TREC Advisor Vol. 5, No.1, 1994 - It should be understood that the state standards of practice establishes at a minimum what an inspector shall inspect and report, but does not limit what the inspector can inspect for. “Grandfathering” a condition is to allow a condition to continue to exist if it was in existence prior to the enactment of new standards or ordinance requiring (often more stringent) conditions.

Although some requirements have changed from time to time and may vary from community to community, the standards of practice are not intended to direct local code jurisdictions as to what they can and cannot do, but rather are statewide requirements for all inspections being performed to determine the “condition of real property…for a buyer or a seller of real property. In other words, it does not matter to the inspector what the requirements of the local jurisdictions are, but what the requirements of the standards of practice are for any given item as determined by the inspector, including the “existing or recognized hazards”. <end>

An insoector needs to understand what an insoection is and what it is not.

Fundamentally and in practice it is NOT a code inspection, nor is it code-based.

One may infer that it is, but the start reality is that it simply cannot be. Take the 150 year old home for example. There is simply no way for the inspector to know what codes may or may not have been applied through the years, or through different iterations of the dwelling.

Therefore, I reject the notion that the inspection is based on the building code, specifically. And specifics are what we are speaking of. When one quotes a building code, that person had better be sure that the correct code is referenced, that the correct interpretation of that code has been applied, and that the code is applicable and enforceable within the specific jurisdiction.

For instance, an inspector who calls out that AFCIs are required in a newly constructed home in New York would be WRONG, as they are NOT required in NY.

This is but a single example of when quoting code can backfire.

My inspections may be contributed to by the knowledge of minimum safety standards learned from consistent applicability of codes through the years, and I may even mention that something is required based on a code, but I will NEVER quote a code reference, or state that a situation is a violation of some code.

James,

Your logic is flawed. Let me ask you a simple question:

An inspector has an opinion as to what is a violation of an applicable buildng code and testifies as such on a witness stand. The AHJ is called as an expert witness; this is the AHJ for that municipality. The AHJ disputes the inspector’s interpretation of the applicability of the code referenced. Who’s opinion wins the day?

The code adds no credibility. The credibility could only come from the AHJ who either supports the inspector’s opinion or disagrees with it.
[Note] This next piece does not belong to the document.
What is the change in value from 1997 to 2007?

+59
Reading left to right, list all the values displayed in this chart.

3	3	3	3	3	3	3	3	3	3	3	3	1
The inspector has no standing as he is not the building inspector.

Unless called for in the confinesf the HI law (as in Chicago, I understand) the inspector should NOT be quoting codes. I dont give a rats *** how many books they own. Its poor practice.
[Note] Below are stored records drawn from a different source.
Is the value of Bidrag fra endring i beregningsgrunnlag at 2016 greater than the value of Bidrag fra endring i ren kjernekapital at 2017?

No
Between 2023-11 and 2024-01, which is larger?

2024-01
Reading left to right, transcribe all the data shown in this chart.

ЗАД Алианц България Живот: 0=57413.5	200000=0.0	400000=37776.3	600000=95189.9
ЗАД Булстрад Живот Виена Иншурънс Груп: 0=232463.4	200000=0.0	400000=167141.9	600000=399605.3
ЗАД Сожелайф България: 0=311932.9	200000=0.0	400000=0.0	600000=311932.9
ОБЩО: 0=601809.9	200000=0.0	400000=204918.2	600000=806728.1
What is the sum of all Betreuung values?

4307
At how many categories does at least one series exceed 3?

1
Use the knowledge to convey why the observed defect may be an issue, in your opinion. NEVER quote the code.

You bring up something that has been nagging me for some time. I hear some talk of being an “expert” witness as a Home Inspector, but if they ever find themselves on the other side of the docket, they will most likely try and portray themselves as a “generalist” and not an “expert”. I can see this as a double edged sword that could be broken off in someone’s backside someday. I think once someone has put themselves out as an expert, taken money for it, it would be mighty hard to go back and then claim to be just a plain old home inspector ever again. I can also so a lawyer turning these words around on an “expert” witness if they have anywhere in their materials, website or writings that they are a “generalist” only.